Back in the 1920s and 1930s almost half of Americans lived in communities of fewer than 2,000 people and a full quarter of them lived in rural areas. Massive over-production of basic crops led to an agricultural depression long before the onset of the Great Depression. The larger collapse of the American economy in 1929 eventually led to an effort to address the agricultural problems. The New Deal’s Agricultural Adjustment Act tried to push up farm incomes. The Act linked desirable prices to their highest recorded level, then combined subsidies with payments to not grow crops as a way to meet desirable incomes for farmers. Generally, it worked. The program had been intended as a temporary “emergency” measure, but Congress made it permanent in 1949.
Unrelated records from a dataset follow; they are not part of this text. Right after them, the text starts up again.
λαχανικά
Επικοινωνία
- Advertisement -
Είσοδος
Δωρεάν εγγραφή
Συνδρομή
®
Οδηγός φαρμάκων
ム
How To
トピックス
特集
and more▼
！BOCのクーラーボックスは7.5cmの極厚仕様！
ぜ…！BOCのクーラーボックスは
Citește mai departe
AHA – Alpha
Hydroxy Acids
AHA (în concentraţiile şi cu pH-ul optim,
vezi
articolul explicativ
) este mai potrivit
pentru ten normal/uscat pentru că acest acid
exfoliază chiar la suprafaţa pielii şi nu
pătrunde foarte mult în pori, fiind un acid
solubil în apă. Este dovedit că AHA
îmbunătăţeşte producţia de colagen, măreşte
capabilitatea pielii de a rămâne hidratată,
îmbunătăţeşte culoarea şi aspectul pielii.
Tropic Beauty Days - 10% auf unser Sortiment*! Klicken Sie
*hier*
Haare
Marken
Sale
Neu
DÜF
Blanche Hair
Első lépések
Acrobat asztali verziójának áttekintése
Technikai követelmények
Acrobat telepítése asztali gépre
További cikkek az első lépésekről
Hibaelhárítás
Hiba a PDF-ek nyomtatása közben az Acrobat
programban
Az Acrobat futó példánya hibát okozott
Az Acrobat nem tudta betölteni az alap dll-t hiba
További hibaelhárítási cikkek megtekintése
Since then the program has grown while the number of farmers has been reduced. Until recently, the government made direct payments to farmers and picked up almost two-thirds of the cost of insurance against weather-related problems. All farmers, great and small, have benefitted from this program: the average farmer made $87,000 a year in 2011, largely thanks to federal welfare, compared to the national average income of $67,000. At the same time, the “family farm” has become largely imaginary. American farming has become concentrated in the hands of a few giant “agribusinesses.” Since most of the beneficiaries of these programs are in a minority of “Red” states, Republicans bought off the Democrats by including the food-stamp program in the Farm Bill. Probably not what Thomas Jefferson had in mind. Or maybe it was.
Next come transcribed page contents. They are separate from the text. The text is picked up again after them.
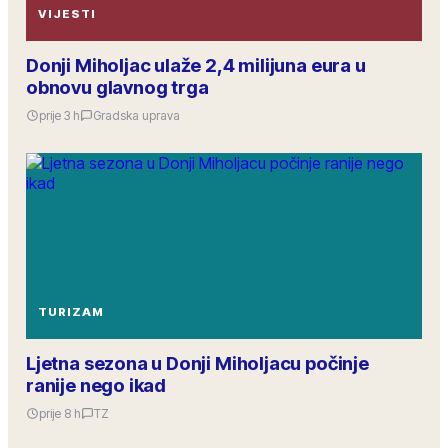
VIJESTI
Donji Miholjac ulaže 2,4 milijuna eura u
obnovu glavnog trga
prije 3 h
Gradska uprava
TURIZAM
Ljetna sezona u Donji Miholjacu počinje
ranije nego ikad
prije 8 h
TZ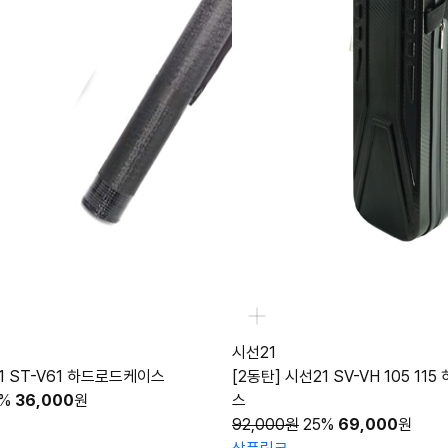
시선21
21 ST-V61 하드로드케이스
[2동탄] 시선21 SV-VH 105 11
5%
36,000
원
스
92,000원
25%
69,000
원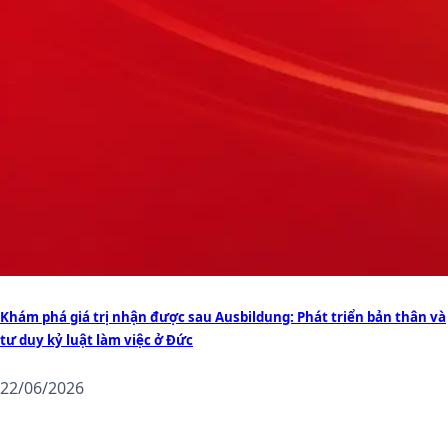
Khám phá giá trị nhận được sau Ausbildung: Phát triển bản thân và
tư duy kỷ luật làm việc ở Đức
22/06/2026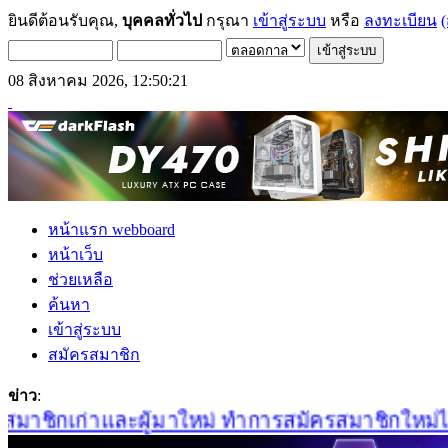
ยินดีต้อนรับคุณ,
บุคคลทั่วไป
กรุณา
เข้าสู่ระบบ
หรือ
ลงทะเบียน
(
08 สิงหาคม 2026, 12:50:21
หน้าแรก webboard
หน้าเว็บ
ช่วยเหลือ
ค้นหา
เข้าสู่ระบบ
สมัครสมาชิก
ข่าว
:
าชิกเก่าและผู้มาใหม่ ทำการสมัครสมาชิกใหม่ได้ที่น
In 1973 and again in 1979 oil supplies from the Middle East were interrupted and gasoline prices soared. People eager to insulate the American economy from such price shocks urged the development of alternative fuels. One of the most prominent alternatives was ethanol—alcohol derived from plants. In particular, Middle Western farm states pushed for the conversion of corn into ethanol. However, other adaptations provided a first response. Not until 1995 did the United States government begin to subsidize the production of corn-based ethanol. This program grew tremendously over the next decade as Congress. In 2007 the United States produced about 5 billion gallons of ethanol from corn. It seems likely to grow even larger: in 2007 Barack Obama told an Iowa audience that he favored raising ethanol production to 65 billion gallons by 2030.
So far, so good. Is there a down-side to this pursuit of ethanol as an alternative fuel? Yes, there are several. First of all, corn-based ethanol is incredibly inefficient compared to other forms of fuel. The “energy balance” of any fuel is the ratio between the amount of energy produced and the energy consumed to produce it. Gasoline produces five times the amount of energy needed to produce it. Sugar cane-based ethanol yields eight times as much energy as is needed to produce it. Corn-based ethanol, however, produces only about 1.3 times as much energy as is needed to produce it. In short, you get virtually no benefit for the energy expenditure. Second, ethanol absorbs water. As a result, it cannot be shipped by existing gasoline pipelines and it cannot be mixed to more than a 1:9 ratio with gasoline because it would corrode engine parts. In turn, this means that ethanol has to be shipped by less energy-efficient tanker trucks and that it can only reduce oil-based gasoline consumption by 10 percent. Third, because the energy balance of corn-based ethanol is so low, it takes huge amounts of corn to produce much ethanol. About one-fifth of the existing corn crop is devoted to ethanol. (To reach President Obama’s goal of 65 billion gallons of ethanol by 2030 would require using thirteen times as much corn as is used currently—or about 250 percent of current total corn production. Since corn is used for many different things, the existing 80 percent devoted to producing corn for those purposes would have to remain in cultivation. This means that the real level of corn production would have to go well above triple the present level.) Devoting corn to ethanol drives up the price of all other corn-derived products: Mexican tortillas, corn-fed beef, anything sweetened with corn-syrup or fried in corn-oil. Shifting land from producing something else to producing subsidized-corn then drives up the price of other goods.
If the energy balance of ethanol is poor, that of campaign contributions is not. One agribusiness giant made $3 million in campaign contributions between 2000 and 2013, but received subsidies for producing ethanol worth $10 billion.
 Although, in 2013, in one of those fits of insanity that have become their hall-mark, Republicans decided to shred the food-stamp program. President Obama threatened to veto any bill that didn’t fund food-stamps. “A welfare program for agribusiness,” The Week, 16-23 August 2013, p. 13.